全くわからなかった。
母が目の前で不貞を働いたことが、いつまでもトラウマのように残る。だが、そのとき見た母の乳房が目に焼き付いて、乳房に異常な執着を見せるマザコンとなるのだが、これだけのコンプレックスで破壊衝動までどう繋がるのかわからない。
吃りで辛い日々を送ったのだろうが、少年時代も、軍隊時代も、それほど辛い日々だったことは描かれないし、伝わらない。
だいたい金閣寺に住み込みで大学まで行かせてもらって、苦学生でもないし、割と恵まれた学生が悪い友だちに唆されてある程度だらしなくなっていくだけ。
有為子という初恋の人への思いも、2人の過去に何があったのか曖昧で、それがインポテンツの原因になっているのかも曖昧で、わからない。
そもそも、父親が言う「金閣ほど美しいものはない」という幼少期から刷り込まれた言葉で、なぜ金閣寺が権力や体制の象徴となって破壊衝動の対象になっていくのかもわからない。

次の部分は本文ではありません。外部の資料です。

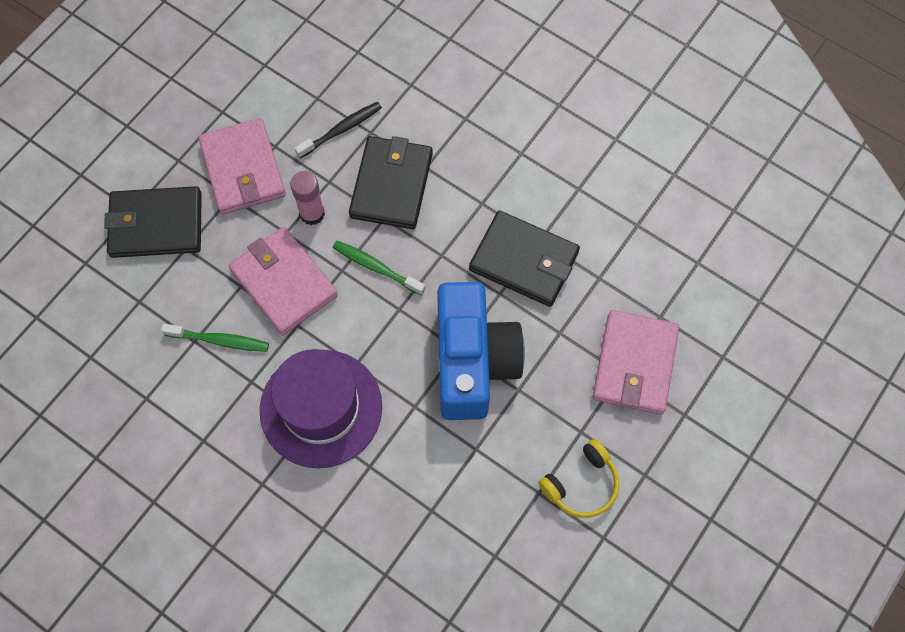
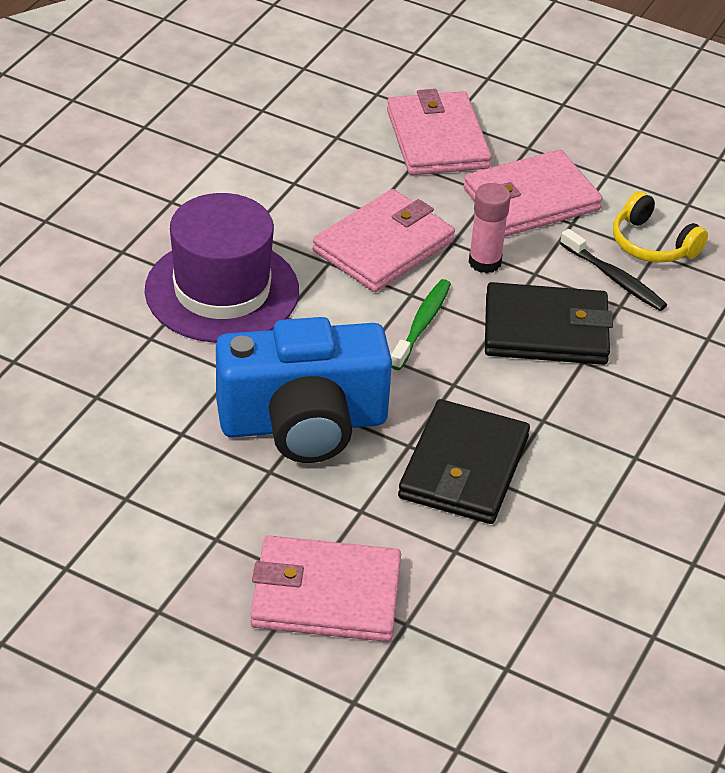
camera: 80 degrees right, 25 degrees down
black wallet [104,186,202,258] -> pink wallet [387,89,492,175]
green toothbrush [161,324,269,352] -> none
yellow headphones [538,439,619,518] -> yellow headphones moved to [613,191,708,263]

主演の篠田三郎はさまざまなコンプレックスを抱えた男が、少しずつ精神を病んでいき、金閣寺に放火するまでを演じるのだが、最後までその瞳はあどけなく、男が転落していく様子を演じられたかは甚だ疑問だ。
監督も、この監督の作品は『本陣殺人事件』しか見ていないが、繰り返す中途半端なポルノ映画まがいのインサート、レフ板を使ったチープな効果、ラストシーンに至っては「あれでいいの?」と呆気に取られた。
実は原作未読なので、原作自体が意味不明なのか、監督・主演が力不足なのか判断がつきかねるが、この映画だけ見た感想は、ひとかけらも共感できないわけのわからない作品だった、ということだけだ。
三島由紀夫の傑作と言うのだから、いつか原作は読んでみよう。